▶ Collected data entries
--- START ---

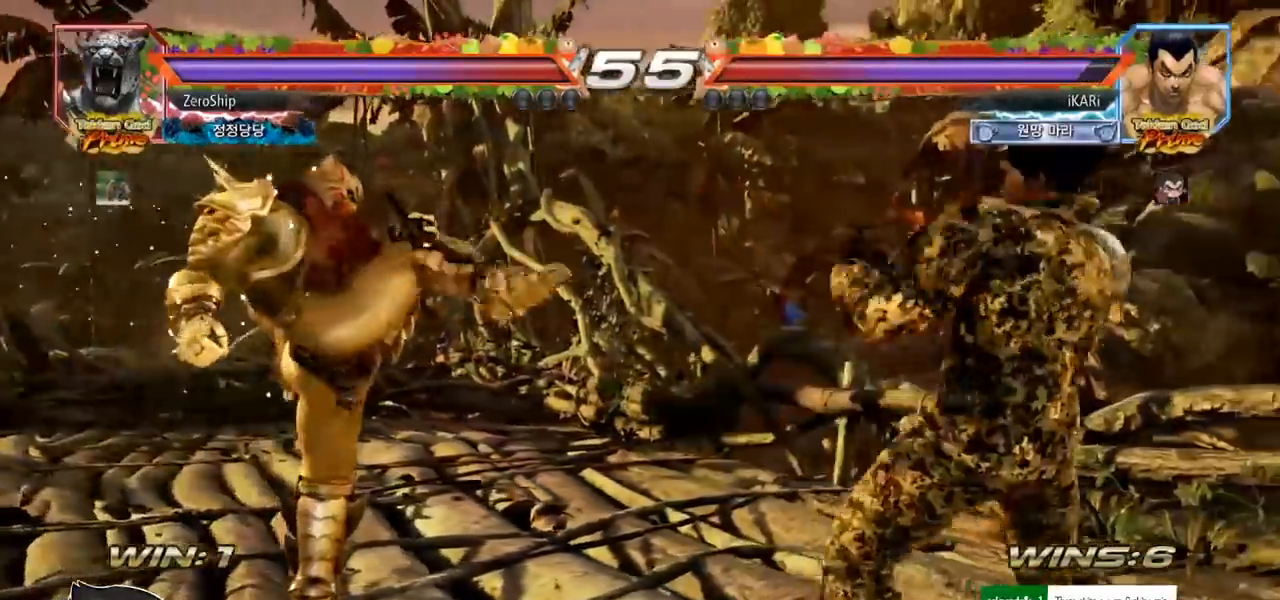
{"dt_ms": 500, "buttons": [], "left_stick": "center", "events": [[33, "left_stick", "right"], [50, "left_stick", "down"], [167, "left_stick", "left"], [350, "left_stick", "center"], [400, "CIRCLE", "down"], [483, "CIRCLE", "up"]]}
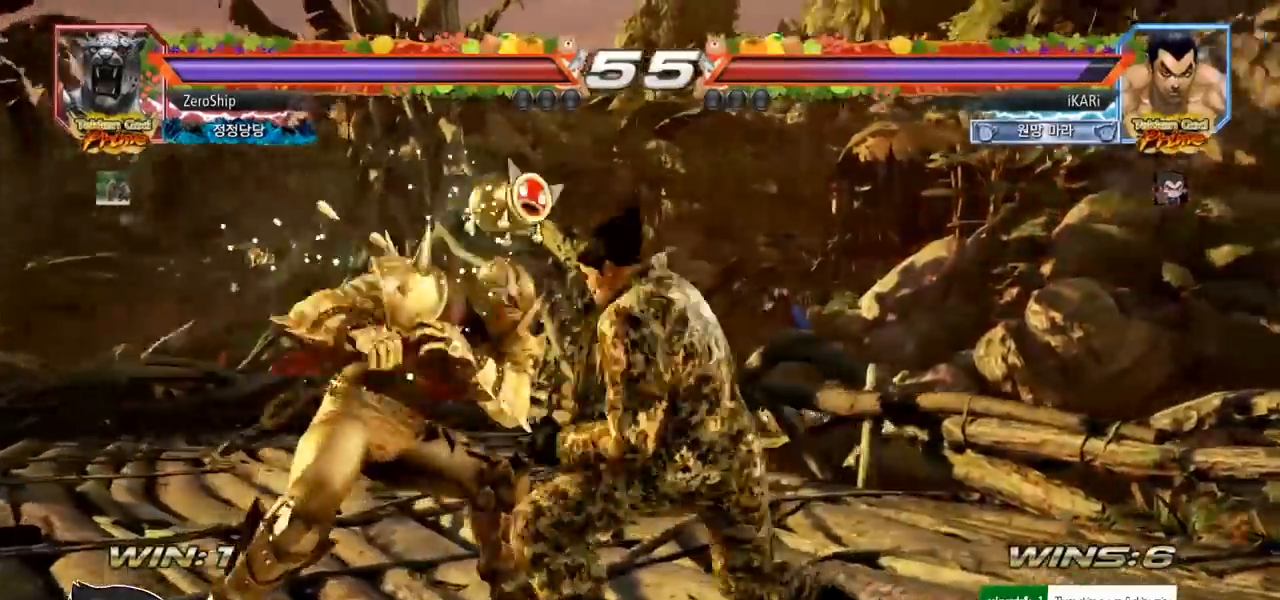
{"dt_ms": 500, "buttons": [], "left_stick": "right", "events": [[333, "left_stick", "right"], [383, "left_stick", "center"], [467, "left_stick", "right"]]}
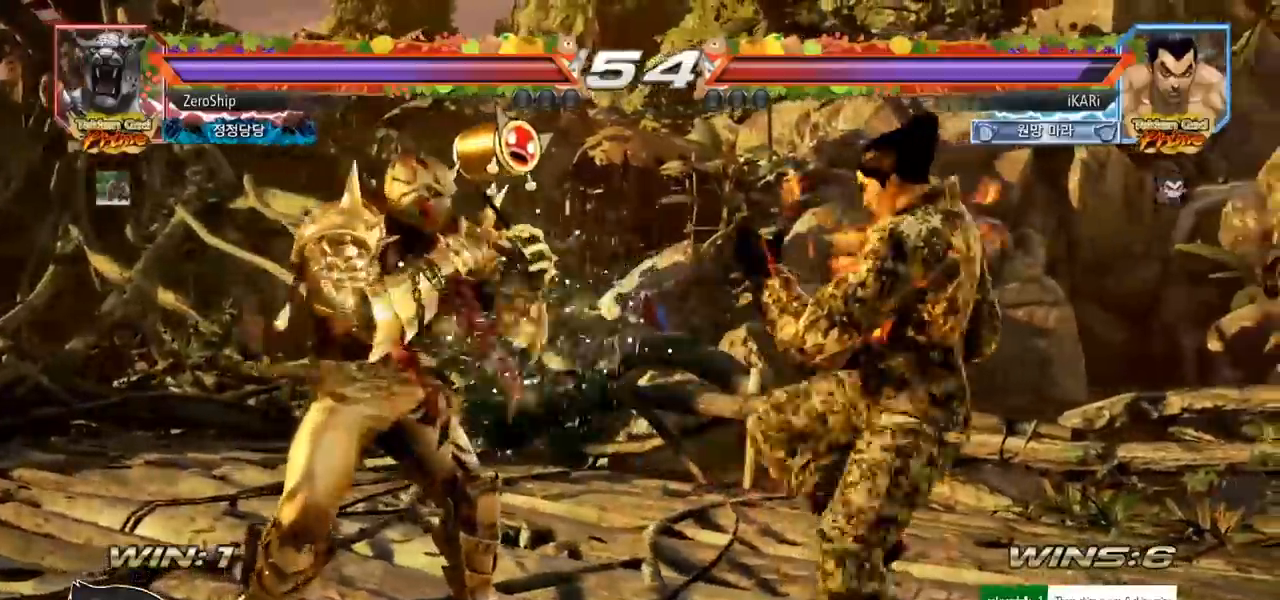
{"dt_ms": 500, "buttons": [], "left_stick": "right", "events": [[50, "left_stick", "center"], [100, "left_stick", "right"], [200, "left_stick", "center"], [367, "left_stick", "right"], [417, "left_stick", "center"], [483, "left_stick", "right"]]}
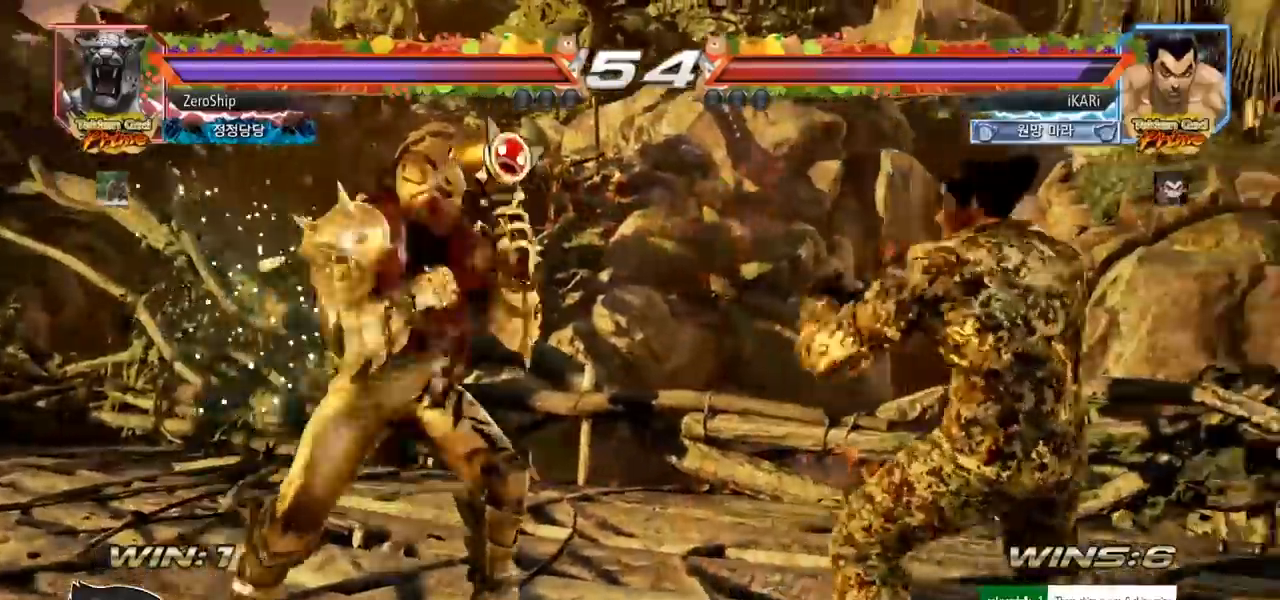
{"dt_ms": 500, "buttons": [], "left_stick": "right", "events": [[217, "left_stick", "down"], [383, "left_stick", "center"], [450, "left_stick", "right"]]}
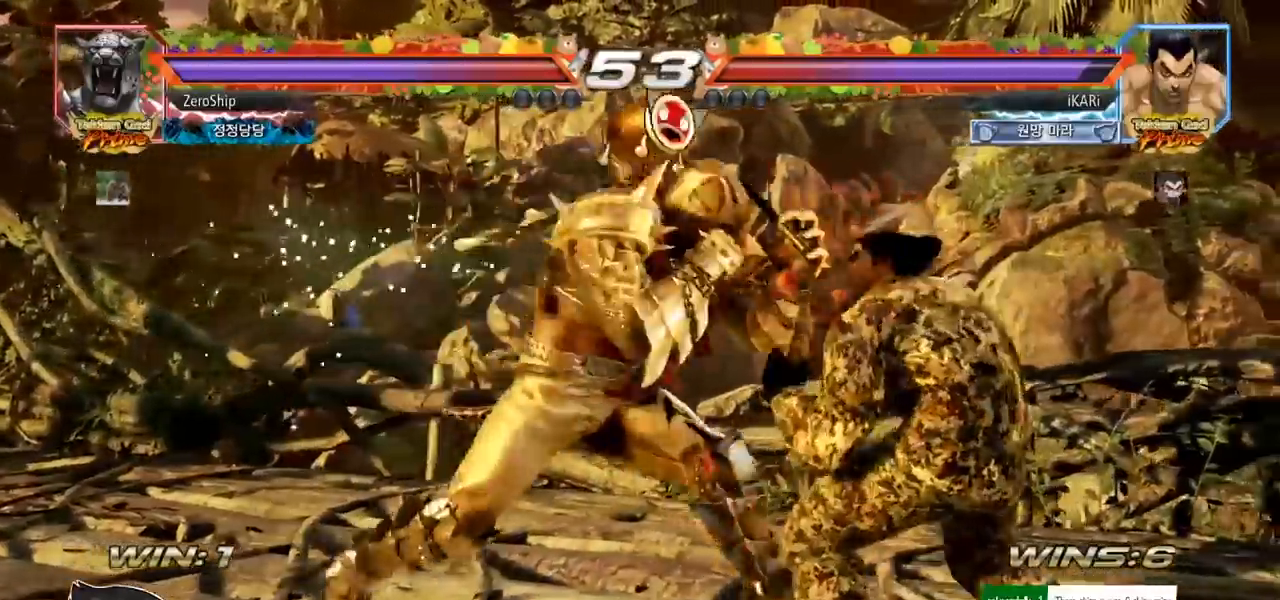
{"dt_ms": 500, "buttons": ["SQUARE"], "left_stick": "center", "events": [[17, "left_stick", "center"], [67, "left_stick", "right"], [417, "left_stick", "center"], [483, "SQUARE", "down"]]}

--- END ---

▶ Task brief
Each of the records above needs to be transcribed exactly, apart from its pictures.

▶ Answer box
{"dt_ms": 500, "buttons": [], "left_stick": "center", "events": [[33, "left_stick", "right"], [50, "left_stick", "down"], [167, "left_stick", "left"], [350, "left_stick", "center"], [400, "CIRCLE", "down"], [483, "CIRCLE", "up"]]}
{"dt_ms": 500, "buttons": [], "left_stick": "right", "events": [[333, "left_stick", "right"], [383, "left_stick", "center"], [467, "left_stick", "right"]]}
{"dt_ms": 500, "buttons": [], "left_stick": "right", "events": [[50, "left_stick", "center"], [100, "left_stick", "right"], [200, "left_stick", "center"], [367, "left_stick", "right"], [417, "left_stick", "center"], [483, "left_stick", "right"]]}
{"dt_ms": 500, "buttons": [], "left_stick": "right", "events": [[217, "left_stick", "down"], [383, "left_stick", "center"], [450, "left_stick", "right"]]}
{"dt_ms": 500, "buttons": ["SQUARE"], "left_stick": "center", "events": [[17, "left_stick", "center"], [67, "left_stick", "right"], [417, "left_stick", "center"], [483, "SQUARE", "down"]]}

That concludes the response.